#### [Exercise instructions]
Print the listing below again, exactly. Skip the pictures.
==================================================
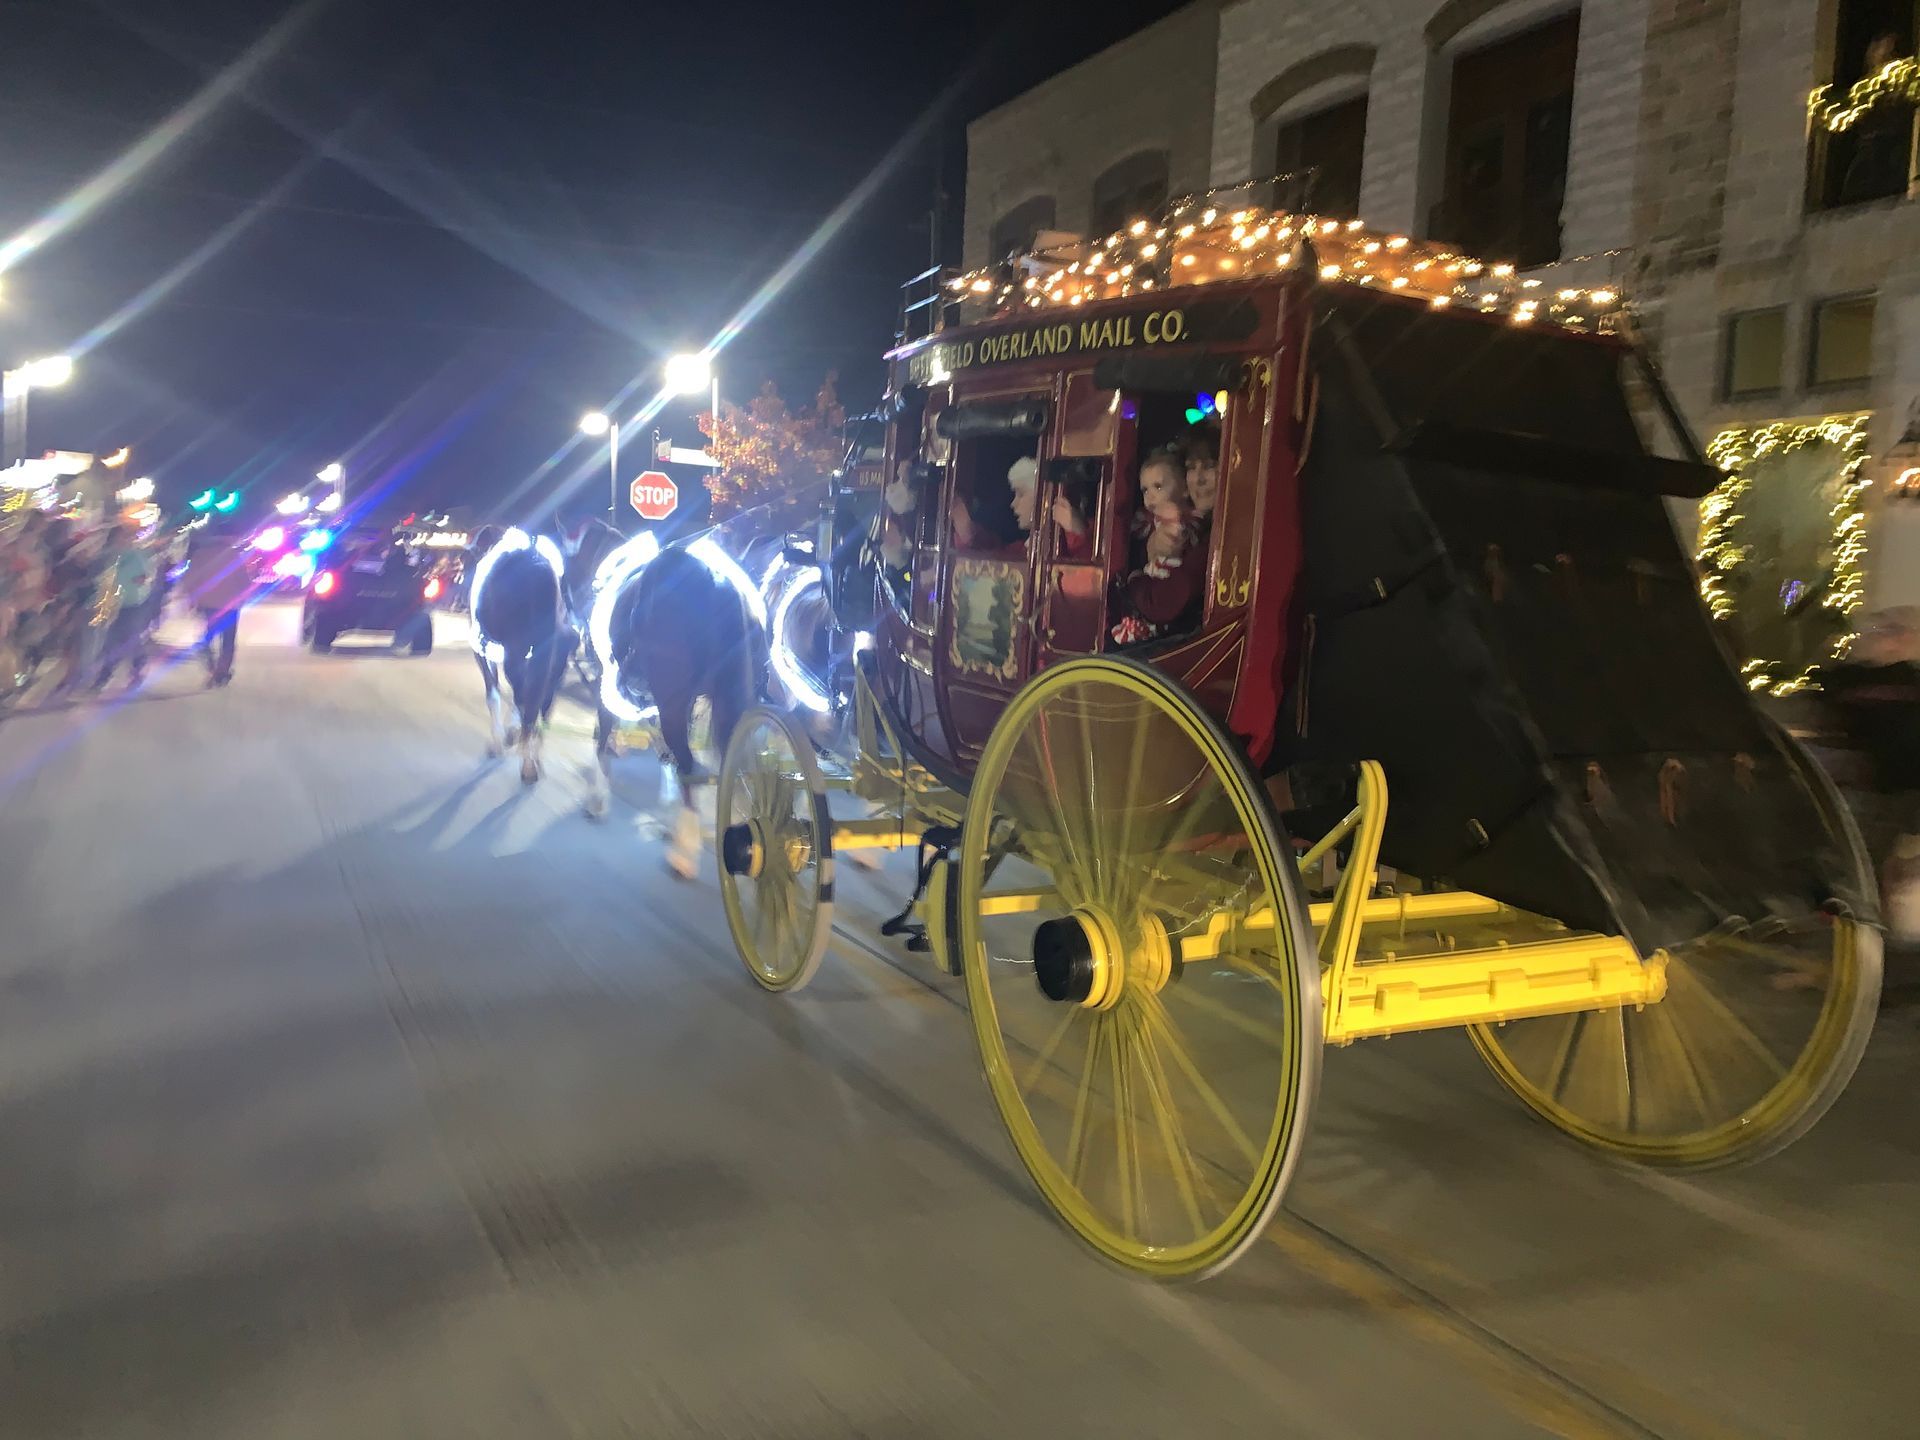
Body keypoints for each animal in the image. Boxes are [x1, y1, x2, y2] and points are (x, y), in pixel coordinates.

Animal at [470, 527, 576, 783]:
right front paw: (510, 736)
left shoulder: (483, 650)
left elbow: (494, 694)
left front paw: (499, 743)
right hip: (555, 665)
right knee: (542, 705)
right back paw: (533, 757)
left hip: (516, 652)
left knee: (524, 697)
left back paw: (525, 759)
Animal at [587, 540, 767, 877]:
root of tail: (720, 583)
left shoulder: (611, 681)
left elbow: (604, 733)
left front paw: (597, 799)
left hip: (672, 699)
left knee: (689, 763)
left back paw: (684, 852)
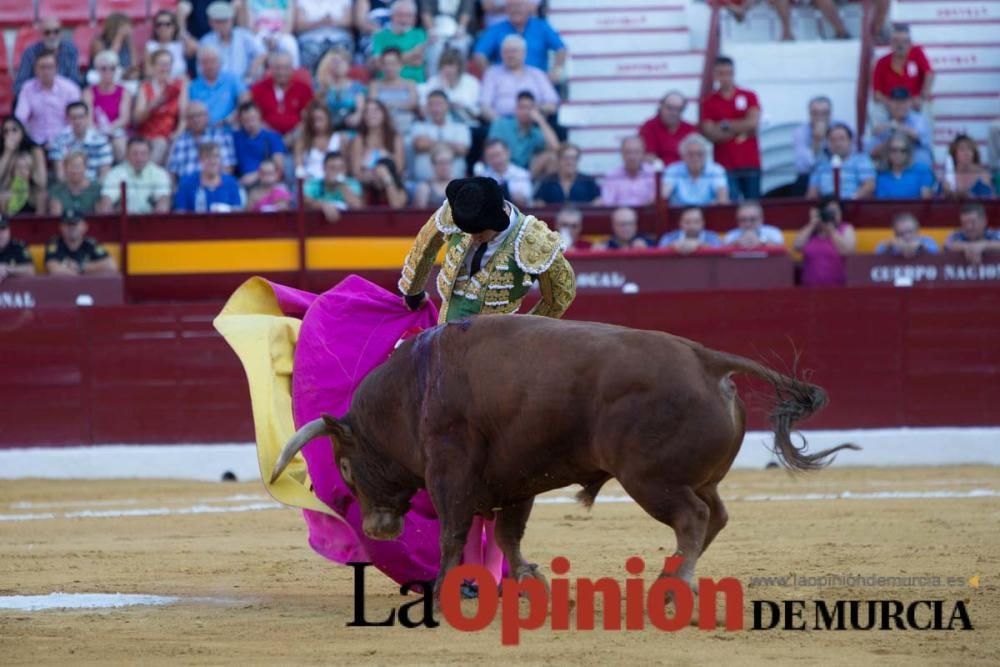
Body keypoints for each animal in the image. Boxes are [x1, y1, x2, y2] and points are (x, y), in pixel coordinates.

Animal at [274, 316, 860, 596]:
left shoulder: (451, 473)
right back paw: (670, 578)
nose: (377, 527)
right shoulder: (515, 481)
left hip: (651, 479)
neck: (412, 390)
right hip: (696, 478)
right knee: (714, 514)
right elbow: (507, 534)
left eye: (345, 465)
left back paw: (676, 587)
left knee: (693, 518)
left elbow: (453, 532)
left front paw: (441, 590)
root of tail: (706, 359)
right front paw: (527, 579)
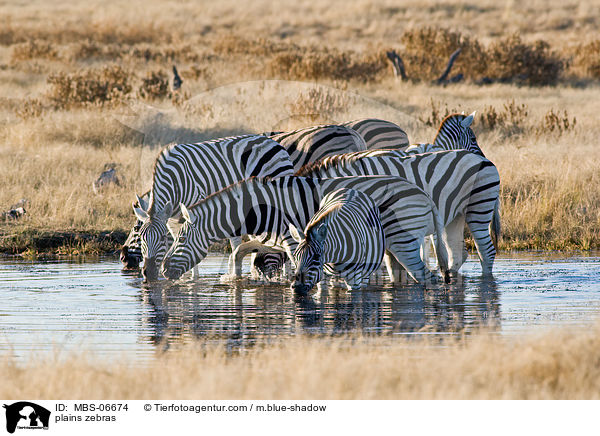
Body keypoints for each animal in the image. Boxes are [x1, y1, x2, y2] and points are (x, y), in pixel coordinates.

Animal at [159, 175, 450, 284]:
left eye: (180, 240)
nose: (161, 271)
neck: (255, 208)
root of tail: (422, 193)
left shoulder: (289, 238)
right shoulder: (273, 239)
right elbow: (238, 252)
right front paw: (236, 278)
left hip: (404, 240)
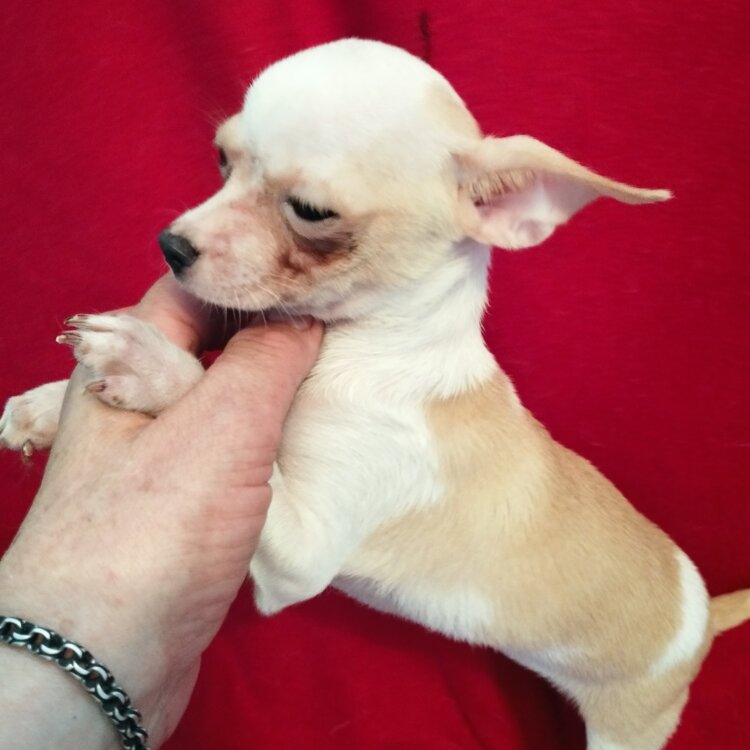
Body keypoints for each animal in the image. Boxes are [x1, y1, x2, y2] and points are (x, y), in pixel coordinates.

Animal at [2, 39, 749, 749]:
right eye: (220, 159)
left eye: (311, 213)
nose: (171, 246)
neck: (360, 349)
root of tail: (703, 616)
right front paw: (46, 405)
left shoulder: (299, 555)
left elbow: (210, 388)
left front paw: (147, 362)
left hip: (630, 726)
==================================================
#### [Finished exercise]
Body keypoints for each animal in the image. Boxes are [x1, y1, x2, y2] and points are (x, y), in pixel coordinates.

Animal at [470, 527, 576, 783]:
right front paw: (510, 736)
left shoulder: (483, 650)
left elbow: (494, 694)
left front paw: (499, 743)
right hip: (555, 665)
right knee: (542, 705)
right back paw: (533, 757)
left hip: (516, 652)
left knee: (524, 697)
left back paw: (525, 759)
Animal at [587, 540, 767, 877]:
root of tail: (720, 583)
left shoulder: (611, 681)
left elbow: (604, 733)
left front paw: (597, 799)
left hip: (672, 699)
left knee: (689, 763)
left back paw: (684, 852)
Body keypoints for each animal in the image. Boxes are [x1, y1, x2, y2] and points are (x, y), in pixel coordinates.

Animal at [274, 316, 860, 596]:
left shoulder: (451, 473)
right back paw: (670, 578)
nose: (377, 527)
right shoulder: (515, 481)
left hip: (651, 479)
neck: (412, 390)
right hip: (696, 478)
right knee: (714, 514)
right elbow: (507, 534)
left eye: (345, 465)
left back paw: (676, 587)
left knee: (693, 518)
left elbow: (453, 532)
left front paw: (441, 590)
root of tail: (706, 359)
right front paw: (527, 579)
Body keypoints for each animal in the image. Boxes are [x1, y1, x2, y2] and points are (x, y), in pixel coordinates.

Animal at [159, 175, 450, 284]:
left eye: (180, 240)
nose: (161, 271)
neck: (255, 208)
root of tail: (422, 193)
left shoulder: (289, 238)
right shoulder: (273, 239)
right elbow: (238, 252)
right front paw: (236, 278)
left hip: (404, 240)
Body keypoints for each animal in the image. Boxes are [x1, y1, x2, y2] and points are (x, y), in pixel coordinates.

Animal at [2, 39, 749, 749]:
right eye: (220, 159)
left eye: (311, 213)
nose: (171, 246)
neck: (360, 349)
root of tail: (703, 616)
right front paw: (46, 405)
left shoulder: (299, 555)
left elbow: (210, 388)
left front paw: (147, 362)
left hip: (630, 726)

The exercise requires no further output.